### [Aufgabe]
Ändere im Textauszug über die DUIs in El Salvador alles von „Natürlich führen die“ bis hinunter zu „Personalausweis unerlässlich ist.“, indem du „Bankkonto“ durch „Girokonto“ ersetzt, und gib diesen Teil wieder.

Nach Kriegsende 1992 verfügten viele Leute über keine
Identitätspapiere, da ihre dafür notwendigen Geburtsurkunden in den
Bürgermeisterämtern während des Kriegs zerstört worden waren. Als temporäre
Notlösung reicht es nach Kriegsende, dass zwei ZeugInnen die Identität des Gesuchstellers
bekundeten, um einen Ausweis zu erhalten. Anfang dieses Jahrhunderts wurden die
alten Ausweispapiere durch periodische zu erneuernde, gegen Fälschung besser
gesicherte Ausweise, eben die DUIs, eingetauscht. Das Problem: Es ist klar,
dass nach Massgabe der alten Ausweise unzählige DUIs mit falscher Identität im
Umlauf waren, mit dem Ziel des Wahlbetrugs. Mit falschen DUIs ausgestattet,
können organisierte und entlohnte Gruppen mehrfach wählen. Und vorallem können
die Kontingente ausländischer rechter WählerInnen aus den Nachbarländern weiter
ihre Stimme abgeben. In der Region gehört ein gut eingespielter «Wahltourismus»
- heute wählen die RechtsaktivistInnen aus Guatemala in El Salvador, morgen die
salvadorianischen in Guatemala – zum Repertoire. Er kann, geschickt eingesetzt,
Wahlen auf Gemeinde-, aber auch auf Parlamentsebene entscheiden.
Während es unter den rechten Regierungen unmöglich war, das
Problem der abgelaufenen DUIs zu quantifizieren, ist dies heute möglich. Laut Einkunft
des EinwohnerInnenregisters sind 395'000 zwischen 2001 und 2010 ausgestellte
DUIs nie erneuert worden.
Natürlich führen die dominante Rechtspartei ARENA und ihre
Satelliten andere Gründe für ihr obstinates Beharren auf der Gültigkeit der
abgelaufenen DUIs (nur für den 4. März 2018!) an. Nicht alle BürgerInnen etwa
besässen ein Bankkonto, für das ein gültiger Personalausweis unerlässlich ist.
Andere könnten die anfallenden Gebühren nicht begleichen, doch ihr Recht, an
Wahlen teilzunehmen, könne dadurch nicht geschmälert werden. Nun wäre es
mittlerweile auch in El Salvador sensationell, wenn jemand über all die Jahre
nie einen Ausweis benützen müsste, aber wählen gehen wollte. Und die
Abgeordnete Lorena Peña von der regierenden Linkspartei FMLN meinte:
«Vor fünf Jahren gab es eine
Gratiserneuerung des DUI. Für die DUIs von Toten und jene mit falscher
Identität gab es keine Anträge.»

### [Die Datensätze]

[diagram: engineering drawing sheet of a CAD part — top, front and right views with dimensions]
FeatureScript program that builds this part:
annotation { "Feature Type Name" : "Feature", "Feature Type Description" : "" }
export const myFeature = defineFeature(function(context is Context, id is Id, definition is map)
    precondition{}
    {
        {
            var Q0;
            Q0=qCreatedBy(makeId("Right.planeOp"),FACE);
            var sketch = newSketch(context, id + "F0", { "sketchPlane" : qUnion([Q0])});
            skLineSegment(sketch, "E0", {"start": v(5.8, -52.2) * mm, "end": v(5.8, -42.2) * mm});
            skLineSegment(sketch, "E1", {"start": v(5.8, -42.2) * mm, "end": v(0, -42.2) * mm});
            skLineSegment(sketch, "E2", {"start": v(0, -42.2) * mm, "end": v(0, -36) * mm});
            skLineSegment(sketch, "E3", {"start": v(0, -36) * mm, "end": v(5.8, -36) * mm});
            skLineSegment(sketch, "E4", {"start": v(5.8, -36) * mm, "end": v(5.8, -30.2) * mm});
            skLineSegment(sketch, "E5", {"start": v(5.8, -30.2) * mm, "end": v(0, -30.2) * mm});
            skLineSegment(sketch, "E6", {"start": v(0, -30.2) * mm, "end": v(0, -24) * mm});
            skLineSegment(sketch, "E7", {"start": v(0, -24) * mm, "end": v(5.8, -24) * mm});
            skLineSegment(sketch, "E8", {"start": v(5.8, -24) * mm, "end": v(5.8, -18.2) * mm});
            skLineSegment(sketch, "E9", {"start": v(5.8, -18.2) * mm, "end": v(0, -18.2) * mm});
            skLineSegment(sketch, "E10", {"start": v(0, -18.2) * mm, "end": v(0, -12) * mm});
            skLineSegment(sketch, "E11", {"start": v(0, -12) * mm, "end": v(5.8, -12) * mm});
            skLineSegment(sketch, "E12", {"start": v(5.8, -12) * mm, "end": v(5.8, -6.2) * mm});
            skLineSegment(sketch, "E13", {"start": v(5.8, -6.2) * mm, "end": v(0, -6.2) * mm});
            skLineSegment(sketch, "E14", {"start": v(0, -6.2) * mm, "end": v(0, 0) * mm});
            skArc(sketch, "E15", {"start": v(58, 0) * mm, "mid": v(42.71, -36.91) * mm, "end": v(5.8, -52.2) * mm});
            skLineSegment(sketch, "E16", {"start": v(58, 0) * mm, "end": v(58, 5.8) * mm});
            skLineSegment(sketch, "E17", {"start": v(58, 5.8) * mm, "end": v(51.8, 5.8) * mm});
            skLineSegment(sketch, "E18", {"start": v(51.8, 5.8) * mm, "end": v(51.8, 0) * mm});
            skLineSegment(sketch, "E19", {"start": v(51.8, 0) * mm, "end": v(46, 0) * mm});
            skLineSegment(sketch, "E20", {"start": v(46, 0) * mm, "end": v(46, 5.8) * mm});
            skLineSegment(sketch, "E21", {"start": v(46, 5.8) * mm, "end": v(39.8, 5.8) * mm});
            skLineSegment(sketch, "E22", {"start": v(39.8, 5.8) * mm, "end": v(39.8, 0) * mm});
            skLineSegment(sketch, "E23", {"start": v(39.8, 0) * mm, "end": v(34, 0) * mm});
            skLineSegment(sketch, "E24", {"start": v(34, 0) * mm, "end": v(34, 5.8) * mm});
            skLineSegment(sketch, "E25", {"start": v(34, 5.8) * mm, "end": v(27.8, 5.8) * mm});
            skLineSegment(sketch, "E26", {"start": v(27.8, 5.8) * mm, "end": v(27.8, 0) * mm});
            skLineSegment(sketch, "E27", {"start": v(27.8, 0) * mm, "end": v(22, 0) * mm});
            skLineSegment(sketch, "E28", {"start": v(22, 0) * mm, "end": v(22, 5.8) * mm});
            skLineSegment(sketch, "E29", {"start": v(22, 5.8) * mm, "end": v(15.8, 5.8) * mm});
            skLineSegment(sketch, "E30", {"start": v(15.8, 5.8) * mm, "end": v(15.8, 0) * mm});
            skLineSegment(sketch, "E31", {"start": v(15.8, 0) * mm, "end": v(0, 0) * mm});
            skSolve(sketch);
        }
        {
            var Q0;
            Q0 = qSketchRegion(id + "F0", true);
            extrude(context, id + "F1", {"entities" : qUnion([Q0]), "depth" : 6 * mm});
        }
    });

### [Lösung]
Natürlich führen die dominante Rechtspartei ARENA und ihre
Satelliten andere Gründe für ihr obstinates Beharren auf der Gültigkeit der
abgelaufenen DUIs (nur für den 4. März 2018!) an. Nicht alle BürgerInnen etwa
besässen ein Girokonto, für das ein gültiger Personalausweis unerlässlich ist.